And it was seen by doing so that everyone could, yeah, earn a certain amount of living,
have enough food to live off, etc.
So it was seen as an economical way of allowing everyone to have an element of wealth in society.
But the problem with that, of course, is if you rely on one specific crop and it fails, then you're in big trouble because this is what you end up with, like a famine, etc.
So when we talk about the Great Famine, it's a series of events, really, from 1845 up to about 1848, roughly.
Essentially, this is what just continually happens.
It had happened in Europe if we look across the European continent paralleled, but the effect of it was just much more catastrophic in Ireland because of the focus of the majority of the population was this small like tenant farming. And that was a staple product. And if we look at the figures, about a million people die, about 1.5 million people emigrate. So we're talking primarily to North America, particularly United States and Canada. And it has a seismic effect. And it has a seismic effect because,
there's two beliefs in society that then emerge. From the large part, let's say, the Irish
Catholic population and some of it's more political figures, there's a belief that either this
was deliberate, or there's a belief that it wasn't deliberate, but there was not really much
assistance and aid that are provided to actually remedy this situation by the British government.
So it leads to, yeah, significant tension going forward in animosity. And I don't think it's an accident,
Even if we fast forward over 100 years later, where does what was called the Provisional Irish Republican Army get some of his weapons from America?
But if you look then at the generations of people and some of the people who are doing that and looking back at their families, so why are they in America in the first place?
It come from areas, for example, like Mayo or West Coast and Ireland or some of the South Coast areas, which were quite hard hit by the famine.
So, yeah, it's certainly in terms of, like, the generations of family afterward, it causes
significant grievance, understandably, and it's a real problem going forward.

Exercise set:
A – According to the famine lecture, why did the famine have a seismic effect? Answer in one to three sentences.
B – Continue the famine lecture from the point at which it ends.
The data that come next have no connection to the famine lecture.

Supplied data:
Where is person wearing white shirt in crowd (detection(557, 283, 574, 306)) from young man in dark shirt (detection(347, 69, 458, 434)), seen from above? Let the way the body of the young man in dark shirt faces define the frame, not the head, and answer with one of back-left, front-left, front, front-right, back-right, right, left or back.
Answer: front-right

Per-task answers:
A – The famine had a seismic effect because two beliefs emerged, largely among the Irish Catholic population and some of its political figures. One held that the famine was deliberate. The other held that, though not deliberate, it drew little assistance or aid from the British government, which led to significant tension and animosity.

B –
As we said, just that backdrop I talked about the very beginning there, that relations potentially
could have improved because you took the discriminatory acts in society away, but, yeah,
then the famine kind of seems to reinforce the vision, really.
This is Dan Snow's history here.
More after this.
The Great Irish Famine, or The Great Hunger, is one of the darkest chapters in modern European history.
It was so severe that Ireland's population plummeted by about a third due to death and emigration.
The horrors of this period that the turmoil were seared into the minds of the Irish at the time.
Historians and the public still argue about that famine in fascinating ways.
Firstly, could more have been done.
Critics argue that the British turned a natural disaster into a man-made catastrophe.
And the other question is, if more could have been done and wasn't, was this deliberate?
Was it genocide?
Some argue that British government's failure to come up with famine relief.
There was deliberateness there.
Were they willing to let that Irish population collapse?
were they happy to see that Irish Catholic population shrink dramatically?
Others see cock up instead of conspiracy.
The British government might have been negligent, incompetence.
It might have been cruel, but they don't see a plan to exterminate Irish people.
Now, regardless of where we land, the famine changed Irish society,
and the way the famine was remembered would prove to be rocket fuel.
It fueled resentment against British rule.
The memory of it would play a huge part in effect.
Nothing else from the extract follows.